Research & Papers

CHI-Bench: AI agents fail 72% of complex healthcare workflows

Top AI models struggle with policy-rich, multi-role healthcare tasks—only 28% success rate.

Deep Dive

CHI-Bench, released by a team of 33 researchers from institutions like Carnegie Mellon, University of Chicago, and Salesforce AI, is the first benchmark explicitly designed to stress-test AI agents on end-to-end healthcare workflows that require policy adherence, multi-role coordination, and multilateral dialog. The benchmark covers three domains: provider prior authorization, payer utilization management, and care management. Each task places an agent in a high-fidelity simulator of 20 healthcare applications connected through 87 MCP (Model Context Protocol) tools. Agents must navigate a 1,290+ document managed-care operations handbook to make decisions, write artifacts, and engage in peer reviews or patient outreach—all while playing multiple roles with handoffs.

The results are sobering. Among 30 different agent harness and model configurations tested, the best-performing agent achieved only a 28.0% pass rate on individual tasks. No agent managed to surpass 20% on the strict pass@3 metric, which requires consistent success across three independent runs. When researchers forced agents to execute all tasks in a single continuous session—mimicking real-world workflow batching—the success rate plummeted to just 3.8%. This drop highlights how current AI systems lack the long-horizon planning, memory, and error recovery needed for complex enterprise operations.

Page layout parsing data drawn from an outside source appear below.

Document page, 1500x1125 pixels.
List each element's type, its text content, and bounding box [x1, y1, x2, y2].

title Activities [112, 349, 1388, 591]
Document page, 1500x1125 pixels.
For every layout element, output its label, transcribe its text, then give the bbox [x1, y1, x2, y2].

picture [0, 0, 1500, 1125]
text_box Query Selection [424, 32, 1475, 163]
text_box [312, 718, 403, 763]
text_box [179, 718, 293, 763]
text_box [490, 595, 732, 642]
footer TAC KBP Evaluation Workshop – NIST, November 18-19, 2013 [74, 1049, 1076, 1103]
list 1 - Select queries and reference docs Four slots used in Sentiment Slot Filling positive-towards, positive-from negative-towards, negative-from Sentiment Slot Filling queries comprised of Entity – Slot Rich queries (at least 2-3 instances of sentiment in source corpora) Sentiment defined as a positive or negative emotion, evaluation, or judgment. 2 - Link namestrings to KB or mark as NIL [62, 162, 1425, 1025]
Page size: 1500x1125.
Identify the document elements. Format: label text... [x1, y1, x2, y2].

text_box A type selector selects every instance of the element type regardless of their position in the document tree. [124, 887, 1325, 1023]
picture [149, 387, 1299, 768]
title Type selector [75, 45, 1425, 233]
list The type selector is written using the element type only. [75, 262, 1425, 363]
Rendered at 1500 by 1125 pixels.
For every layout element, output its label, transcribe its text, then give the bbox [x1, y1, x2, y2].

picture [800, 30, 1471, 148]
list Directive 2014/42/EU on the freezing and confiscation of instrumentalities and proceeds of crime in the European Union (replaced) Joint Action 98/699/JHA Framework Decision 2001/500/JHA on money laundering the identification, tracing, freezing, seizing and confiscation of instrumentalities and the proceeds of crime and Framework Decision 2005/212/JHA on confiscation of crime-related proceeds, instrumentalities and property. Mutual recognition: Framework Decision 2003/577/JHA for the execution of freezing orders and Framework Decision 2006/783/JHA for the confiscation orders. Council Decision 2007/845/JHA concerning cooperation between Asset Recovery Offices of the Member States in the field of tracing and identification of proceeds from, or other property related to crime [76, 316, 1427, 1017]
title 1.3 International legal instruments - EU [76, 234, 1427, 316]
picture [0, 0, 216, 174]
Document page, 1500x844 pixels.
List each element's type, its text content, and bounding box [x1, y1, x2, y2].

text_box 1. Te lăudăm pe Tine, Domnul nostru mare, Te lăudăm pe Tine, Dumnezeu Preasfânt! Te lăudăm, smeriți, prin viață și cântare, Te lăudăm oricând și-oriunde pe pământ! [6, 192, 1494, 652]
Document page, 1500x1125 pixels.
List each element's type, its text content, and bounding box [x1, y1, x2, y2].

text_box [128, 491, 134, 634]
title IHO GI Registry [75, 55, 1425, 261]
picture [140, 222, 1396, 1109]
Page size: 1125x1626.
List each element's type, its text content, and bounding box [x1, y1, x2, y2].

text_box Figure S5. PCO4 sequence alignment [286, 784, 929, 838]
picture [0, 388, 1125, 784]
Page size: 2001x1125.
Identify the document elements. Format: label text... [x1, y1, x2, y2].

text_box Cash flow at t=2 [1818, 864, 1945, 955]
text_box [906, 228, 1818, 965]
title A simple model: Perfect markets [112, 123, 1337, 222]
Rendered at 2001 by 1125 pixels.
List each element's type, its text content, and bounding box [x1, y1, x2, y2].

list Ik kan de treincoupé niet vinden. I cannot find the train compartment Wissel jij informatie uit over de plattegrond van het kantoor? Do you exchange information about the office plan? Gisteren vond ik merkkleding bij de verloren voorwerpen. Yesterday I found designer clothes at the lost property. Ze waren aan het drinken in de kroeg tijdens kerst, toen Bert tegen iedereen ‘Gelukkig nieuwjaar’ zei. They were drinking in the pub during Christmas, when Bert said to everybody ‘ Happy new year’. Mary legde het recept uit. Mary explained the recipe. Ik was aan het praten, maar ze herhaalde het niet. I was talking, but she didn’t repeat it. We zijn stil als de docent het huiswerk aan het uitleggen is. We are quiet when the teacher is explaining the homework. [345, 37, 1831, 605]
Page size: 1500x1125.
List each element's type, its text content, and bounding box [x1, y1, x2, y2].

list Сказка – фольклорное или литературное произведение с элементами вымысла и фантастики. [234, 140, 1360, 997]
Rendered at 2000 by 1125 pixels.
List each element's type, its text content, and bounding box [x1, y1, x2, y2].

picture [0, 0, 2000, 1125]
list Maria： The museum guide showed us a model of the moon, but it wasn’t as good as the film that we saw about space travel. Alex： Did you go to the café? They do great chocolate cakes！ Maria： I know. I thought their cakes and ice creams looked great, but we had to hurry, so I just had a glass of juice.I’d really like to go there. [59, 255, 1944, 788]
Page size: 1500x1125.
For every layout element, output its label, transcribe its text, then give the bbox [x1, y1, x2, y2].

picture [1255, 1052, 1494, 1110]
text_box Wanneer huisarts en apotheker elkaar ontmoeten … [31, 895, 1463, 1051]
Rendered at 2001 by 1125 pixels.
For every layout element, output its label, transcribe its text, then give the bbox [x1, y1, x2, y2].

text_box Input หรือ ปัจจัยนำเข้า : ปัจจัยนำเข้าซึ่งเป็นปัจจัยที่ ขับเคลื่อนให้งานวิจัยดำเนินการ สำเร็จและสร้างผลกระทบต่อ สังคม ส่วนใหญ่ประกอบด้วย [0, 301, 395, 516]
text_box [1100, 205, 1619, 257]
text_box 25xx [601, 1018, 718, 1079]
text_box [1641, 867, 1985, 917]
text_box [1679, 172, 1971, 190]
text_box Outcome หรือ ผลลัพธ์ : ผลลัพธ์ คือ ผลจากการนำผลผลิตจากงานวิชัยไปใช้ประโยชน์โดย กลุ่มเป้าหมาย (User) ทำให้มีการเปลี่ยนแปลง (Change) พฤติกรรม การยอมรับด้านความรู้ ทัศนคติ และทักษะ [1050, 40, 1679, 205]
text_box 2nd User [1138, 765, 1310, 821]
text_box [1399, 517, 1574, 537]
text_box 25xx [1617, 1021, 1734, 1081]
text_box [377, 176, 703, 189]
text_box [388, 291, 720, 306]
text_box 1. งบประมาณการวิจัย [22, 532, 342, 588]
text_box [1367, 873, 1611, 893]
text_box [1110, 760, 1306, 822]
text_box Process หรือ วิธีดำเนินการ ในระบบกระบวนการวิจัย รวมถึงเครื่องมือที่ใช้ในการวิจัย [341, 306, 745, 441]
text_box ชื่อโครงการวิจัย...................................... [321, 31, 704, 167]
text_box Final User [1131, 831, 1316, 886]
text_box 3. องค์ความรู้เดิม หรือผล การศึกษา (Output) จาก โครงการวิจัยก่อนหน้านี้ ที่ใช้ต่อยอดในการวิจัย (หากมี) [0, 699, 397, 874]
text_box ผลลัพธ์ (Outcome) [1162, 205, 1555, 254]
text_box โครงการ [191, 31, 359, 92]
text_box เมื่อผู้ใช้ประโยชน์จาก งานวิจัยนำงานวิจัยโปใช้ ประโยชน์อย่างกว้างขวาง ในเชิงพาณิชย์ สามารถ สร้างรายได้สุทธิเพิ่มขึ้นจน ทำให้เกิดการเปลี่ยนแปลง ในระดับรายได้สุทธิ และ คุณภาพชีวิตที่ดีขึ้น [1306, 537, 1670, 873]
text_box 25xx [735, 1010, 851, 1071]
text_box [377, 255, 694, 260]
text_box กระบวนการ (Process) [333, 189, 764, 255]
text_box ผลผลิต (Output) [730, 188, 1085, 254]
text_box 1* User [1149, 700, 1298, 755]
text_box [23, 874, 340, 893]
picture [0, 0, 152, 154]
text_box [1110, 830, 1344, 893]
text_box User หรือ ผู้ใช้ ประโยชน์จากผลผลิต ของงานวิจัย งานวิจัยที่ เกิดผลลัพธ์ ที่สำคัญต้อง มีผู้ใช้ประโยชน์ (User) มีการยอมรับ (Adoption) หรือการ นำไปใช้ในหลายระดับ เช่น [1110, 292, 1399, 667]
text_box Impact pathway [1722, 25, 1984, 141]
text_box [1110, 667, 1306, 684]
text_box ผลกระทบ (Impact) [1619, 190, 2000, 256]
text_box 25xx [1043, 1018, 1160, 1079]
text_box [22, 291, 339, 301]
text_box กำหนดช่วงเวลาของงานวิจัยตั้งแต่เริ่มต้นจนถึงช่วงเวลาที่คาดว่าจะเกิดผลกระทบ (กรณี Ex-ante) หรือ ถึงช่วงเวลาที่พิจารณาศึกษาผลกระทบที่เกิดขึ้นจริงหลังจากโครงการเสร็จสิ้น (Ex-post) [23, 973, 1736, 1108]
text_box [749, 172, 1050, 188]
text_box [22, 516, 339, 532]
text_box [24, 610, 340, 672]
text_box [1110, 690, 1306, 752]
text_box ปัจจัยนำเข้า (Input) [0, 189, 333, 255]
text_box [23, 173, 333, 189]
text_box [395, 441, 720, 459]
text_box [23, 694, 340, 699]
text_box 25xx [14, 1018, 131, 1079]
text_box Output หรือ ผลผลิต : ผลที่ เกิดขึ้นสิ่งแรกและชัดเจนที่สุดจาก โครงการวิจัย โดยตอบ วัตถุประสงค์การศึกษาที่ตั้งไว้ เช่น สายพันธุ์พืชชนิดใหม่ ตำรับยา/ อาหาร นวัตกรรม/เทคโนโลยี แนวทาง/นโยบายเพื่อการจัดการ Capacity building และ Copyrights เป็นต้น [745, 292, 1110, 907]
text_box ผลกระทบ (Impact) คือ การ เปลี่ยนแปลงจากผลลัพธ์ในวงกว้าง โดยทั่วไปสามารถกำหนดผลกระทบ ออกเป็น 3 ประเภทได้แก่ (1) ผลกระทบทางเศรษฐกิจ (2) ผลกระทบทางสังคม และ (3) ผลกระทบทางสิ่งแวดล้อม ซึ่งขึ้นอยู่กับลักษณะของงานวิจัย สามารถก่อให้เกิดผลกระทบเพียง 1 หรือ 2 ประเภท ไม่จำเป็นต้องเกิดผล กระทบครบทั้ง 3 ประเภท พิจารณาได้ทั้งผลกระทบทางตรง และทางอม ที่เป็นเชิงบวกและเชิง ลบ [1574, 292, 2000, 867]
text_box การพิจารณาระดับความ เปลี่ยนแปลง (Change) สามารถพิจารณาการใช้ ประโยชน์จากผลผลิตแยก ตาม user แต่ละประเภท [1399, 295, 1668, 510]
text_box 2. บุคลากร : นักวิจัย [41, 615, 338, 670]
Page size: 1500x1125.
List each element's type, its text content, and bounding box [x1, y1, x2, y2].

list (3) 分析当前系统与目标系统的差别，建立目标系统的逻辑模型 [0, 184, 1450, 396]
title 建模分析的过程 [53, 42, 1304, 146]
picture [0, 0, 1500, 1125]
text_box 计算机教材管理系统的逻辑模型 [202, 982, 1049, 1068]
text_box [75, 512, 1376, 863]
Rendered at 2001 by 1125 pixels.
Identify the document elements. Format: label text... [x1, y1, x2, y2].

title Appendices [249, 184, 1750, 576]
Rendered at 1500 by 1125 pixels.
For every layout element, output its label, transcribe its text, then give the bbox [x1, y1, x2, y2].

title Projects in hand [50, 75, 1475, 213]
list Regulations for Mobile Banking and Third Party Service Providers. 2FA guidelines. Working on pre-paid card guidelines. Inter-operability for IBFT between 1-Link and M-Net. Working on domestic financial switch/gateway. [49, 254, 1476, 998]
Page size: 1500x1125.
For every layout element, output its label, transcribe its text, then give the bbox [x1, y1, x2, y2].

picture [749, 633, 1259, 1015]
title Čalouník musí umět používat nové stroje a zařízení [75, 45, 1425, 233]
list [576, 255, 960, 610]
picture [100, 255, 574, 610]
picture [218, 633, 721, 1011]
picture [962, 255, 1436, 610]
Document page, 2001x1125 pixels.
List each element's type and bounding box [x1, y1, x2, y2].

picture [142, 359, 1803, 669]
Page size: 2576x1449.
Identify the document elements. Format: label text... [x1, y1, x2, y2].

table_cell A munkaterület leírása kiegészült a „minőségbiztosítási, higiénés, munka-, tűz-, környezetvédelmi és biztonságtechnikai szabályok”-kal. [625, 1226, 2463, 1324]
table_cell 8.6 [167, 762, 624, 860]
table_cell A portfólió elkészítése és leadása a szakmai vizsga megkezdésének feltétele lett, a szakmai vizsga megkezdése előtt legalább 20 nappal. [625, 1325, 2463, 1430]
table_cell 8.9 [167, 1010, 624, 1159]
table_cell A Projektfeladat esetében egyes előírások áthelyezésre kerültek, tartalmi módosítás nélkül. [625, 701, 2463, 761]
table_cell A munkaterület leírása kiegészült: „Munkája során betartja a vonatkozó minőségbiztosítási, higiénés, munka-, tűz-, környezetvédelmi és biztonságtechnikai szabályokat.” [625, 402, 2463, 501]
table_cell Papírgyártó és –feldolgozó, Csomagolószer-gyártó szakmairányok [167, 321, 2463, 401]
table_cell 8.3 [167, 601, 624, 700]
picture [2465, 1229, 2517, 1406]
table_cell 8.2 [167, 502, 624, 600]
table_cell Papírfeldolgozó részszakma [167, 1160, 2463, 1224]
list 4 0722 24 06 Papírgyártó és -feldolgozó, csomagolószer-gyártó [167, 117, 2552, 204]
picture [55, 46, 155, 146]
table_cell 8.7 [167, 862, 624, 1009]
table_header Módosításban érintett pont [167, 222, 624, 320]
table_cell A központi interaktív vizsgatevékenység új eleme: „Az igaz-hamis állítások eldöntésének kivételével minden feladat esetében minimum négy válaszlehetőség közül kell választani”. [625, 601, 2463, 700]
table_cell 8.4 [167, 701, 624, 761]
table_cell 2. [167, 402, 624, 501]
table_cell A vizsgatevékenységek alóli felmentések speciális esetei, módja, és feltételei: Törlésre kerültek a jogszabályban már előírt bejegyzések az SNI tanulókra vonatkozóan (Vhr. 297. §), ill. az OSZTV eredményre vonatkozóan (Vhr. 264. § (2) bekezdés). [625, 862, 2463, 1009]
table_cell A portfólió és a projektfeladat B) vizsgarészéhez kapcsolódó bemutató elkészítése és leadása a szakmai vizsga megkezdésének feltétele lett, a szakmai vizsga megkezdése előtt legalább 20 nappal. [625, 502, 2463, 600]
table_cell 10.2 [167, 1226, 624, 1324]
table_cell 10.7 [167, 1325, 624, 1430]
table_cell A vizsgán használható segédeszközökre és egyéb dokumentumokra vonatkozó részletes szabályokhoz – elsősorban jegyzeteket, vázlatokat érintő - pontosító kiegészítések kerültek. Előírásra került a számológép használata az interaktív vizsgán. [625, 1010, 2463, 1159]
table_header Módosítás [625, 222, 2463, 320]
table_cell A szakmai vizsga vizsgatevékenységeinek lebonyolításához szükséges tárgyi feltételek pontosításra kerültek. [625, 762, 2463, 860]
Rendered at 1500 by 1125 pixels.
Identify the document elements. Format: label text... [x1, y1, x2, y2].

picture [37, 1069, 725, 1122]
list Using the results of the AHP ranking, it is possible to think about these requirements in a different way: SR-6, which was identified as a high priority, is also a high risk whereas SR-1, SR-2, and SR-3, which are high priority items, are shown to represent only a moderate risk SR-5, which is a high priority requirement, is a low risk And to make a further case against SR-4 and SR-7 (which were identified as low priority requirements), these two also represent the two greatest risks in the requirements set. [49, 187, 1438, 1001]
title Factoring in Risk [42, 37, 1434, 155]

The authors hypothesize that similar performance gaps will surface in other enterprise domains that combine policy density (hundreds of rules), role composition (multiple identities), and irreversible steps (decisions that cannot be undone). CHI-Bench is publicly available with code and dataset on GitHub, inviting further research into agent architectures that can handle the complexity of real-world business workflows. The benchmark's design could spur development of better multi-agent coordination, policy-grounded reasoning, and robust task execution frameworks.

Key Points
  • Best agent achieved only 28% task completion across 30 model configurations; strict pass@3 stayed below 20%.
  • Single-session execution (mimicking real workflow batching) caused performance to plummet to 3.8%.
  • Benchmark uses 87 MCP tools across 20 simulated healthcare apps, guided by a 1,290+ document policy handbook.

Why It Matters

Healthcare automation faces a massive reality check—current AI can't handle policy-dense, multi-role workflows, delaying digital transformation.